Convert the lines from the start of the material up to and including the line with "ja cały czas" into a numbered list. Skip blank lines and leave the pictures out.

- Data records
##########
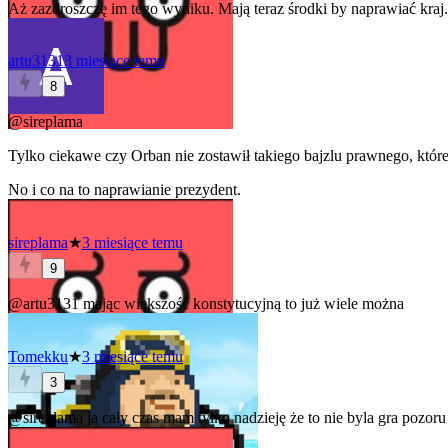
Aż zazdroszczę im tego wyniku. Mają teraz środki by naprawiać kraj.
artu3131
3 miesiące temu
8
@sireplama
Tylko ciekawe czy Orban nie zostawił takiego bajzlu prawnego, któreg
No i co na to naprawianie prezydent.
sireplama
★
3 miesiące temu
9
@artu3131
mając większość konstytucyjną to już wiele można
Tomekku
★
3 miesiące temu
3
@sireplama
ja cały czas mam tylko nadzieję że to nie byla gra pozor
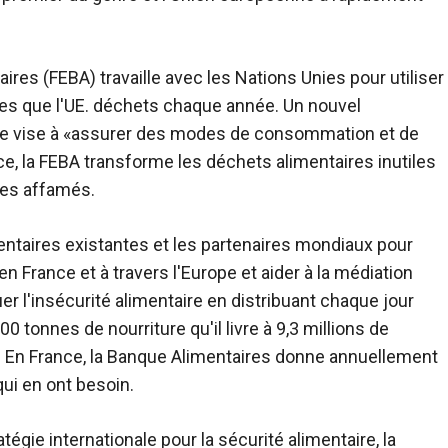
es (FEBA) travaille avec les Nations Unies pour utiliser
res que l'UE. déchets chaque année. Un nouvel
le vise à «assurer des modes de consommation et de
, la FEBA transforme les déchets alimentaires inutiles
les affamés.
entaires existantes et les partenaires mondiaux pour
 France et à travers l'Europe et aider à la médiation
r l'insécurité alimentaire en distribuant chaque jour
00 tonnes de nourriture qu'il livre à 9,3 millions de
e. En France, la Banque Alimentaires donne annuellement
ui en ont besoin.
gie internationale pour la sécurité alimentaire, la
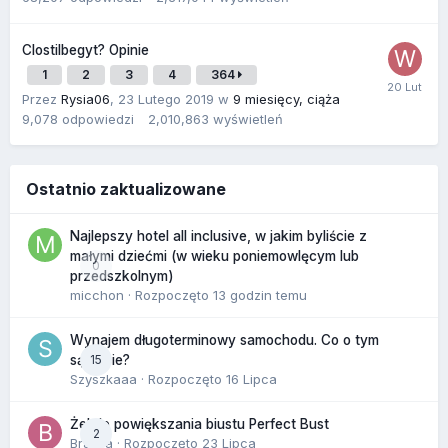
Clostilbegyt? Opinie
1
2
3
4
364
Przez
Rysia06
,
23 Lutego 2019
w
9 miesięcy, ciąża
9,078
odpowiedzi
2,010,863
wyświetleń
Ostatnio zaktualizowane
Najlepszy hotel all inclusive, w jakim byliście z
małymi dziećmi (w wieku poniemowlęcym lub
0
przedszkolnym)
micchon
· Rozpoczęto
13 godzin temu
Wynajem długoterminowy samochodu. Co o tym
15
sądzicie?
Szyszkaaa
· Rozpoczęto
16 Lipca
Żel do powiększania biustu Perfect Bust
2
Bravva
· Rozpoczęto
23 Lipca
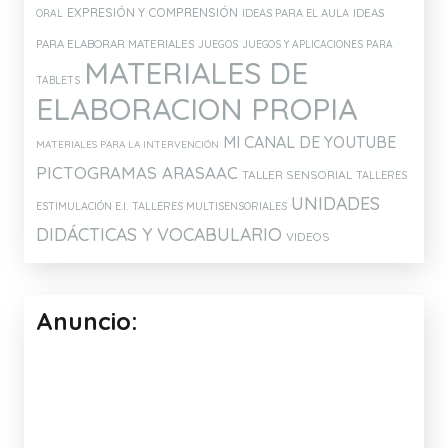
EXPRESIÓN Y COMPRENSIÓN
IDEAS PARA EL AULA
IDEAS
ORAL
PARA ELABORAR MATERIALES
JUEGOS
JUEGOS Y APLICACIONES PARA
MATERIALES DE
TABLETS
ELABORACION PROPIA
MI CANAL DE YOUTUBE
MATERIALES PARA LA INTERVENCIÓN
PICTOGRAMAS ARASAAC
TALLER SENSORIAL
TALLERES
UNIDADES
ESTIMULACIÓN E.I.
TALLERES MULTISENSORIALES
DIDÁCTICAS Y VOCABULARIO
VIDEOS
Anuncio:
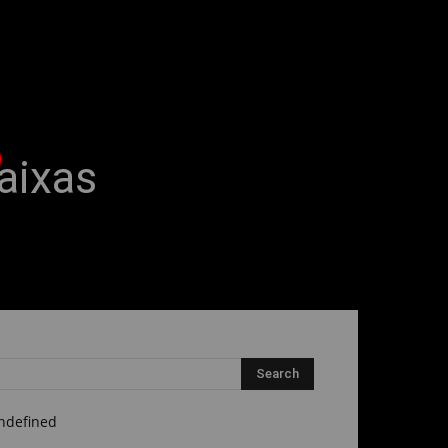
aixas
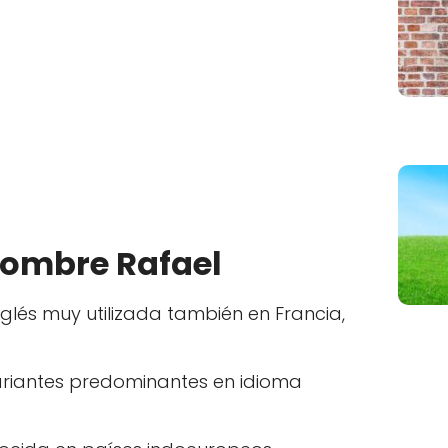
nombre Rafael
inglés muy utilizada también en Francia,
variantes predominantes en idioma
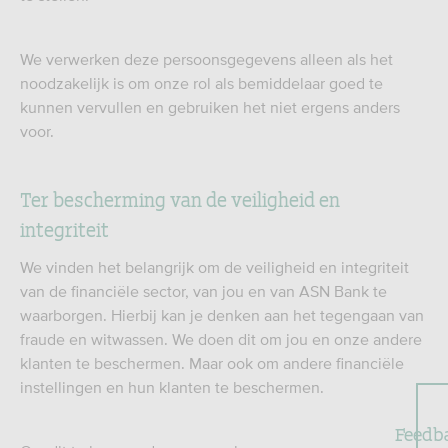
We verwerken deze persoonsgegevens alleen als het
noodzakelijk is om onze rol als bemiddelaar goed te
kunnen vervullen en gebruiken het niet ergens anders
voor.
Ter bescherming van de veiligheid en
integriteit
We vinden het belangrijk om de veiligheid en integriteit
van de financiële sector, van jou en van ASN Bank te
waarborgen. Hierbij kan je denken aan het tegengaan van
fraude en witwassen. We doen dit om jou en onze andere
klanten te beschermen. Maar ook om andere financiële
instellingen en hun klanten te beschermen.
Feedb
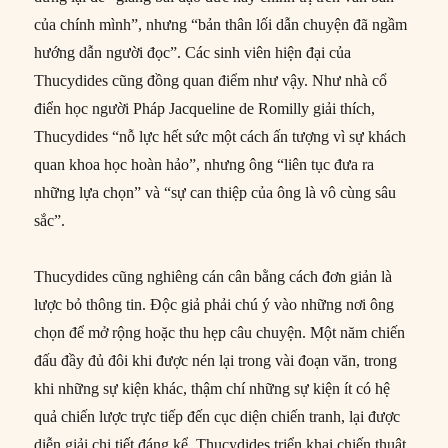
của chính mình”, nhưng “bản thân lối dẫn chuyện đã ngầm
hướng dẫn người đọc”. Các sinh viên hiện đại của
Thucydides cũng đồng quan điểm như vậy. Như nhà cổ
điển học người Pháp Jacqueline de Romilly giải thích,
Thucydides “nỗ lực hết sức một cách ấn tượng vì sự khách
quan khoa học hoàn hảo”, nhưng ông “liên tục đưa ra
những lựa chọn” và “sự can thiệp của ông là vô cùng sâu
sắc”.
Thucydides cũng nghiêng cán cân bằng cách đơn giản là
lược bỏ thông tin. Độc giả phải chú ý vào những nơi ông
chọn để mở rộng hoặc thu hẹp câu chuyện. Một năm chiến
đấu đầy đủ đôi khi được nén lại trong vài đoạn văn, trong
khi những sự kiện khác, thậm chí những sự kiện ít có hệ
quả chiến lược trực tiếp đến cục diện chiến tranh, lại được
diễn giải chi tiết đáng kể. Thucydides triển khai chiến thuật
##########
- Response area
1. Aż zazdroszczę im tego wyniku. Mają teraz środki by naprawiać kraj.
2. artu3131
3. 3 miesiące temu
4. 8
5. @sireplama
6. Tylko ciekawe czy Orban nie zostawił takiego bajzlu prawnego, któreg
7. No i co na to naprawianie prezydent.
8. sireplama
9. ★
10. 3 miesiące temu
11. 9
12. @artu3131
13. mając większość konstytucyjną to już wiele można
14. Tomekku
15. ★
16. 3 miesiące temu
17. 3
18. @sireplama
19. ja cały czas mam tylko nadzieję że to nie byla gra pozor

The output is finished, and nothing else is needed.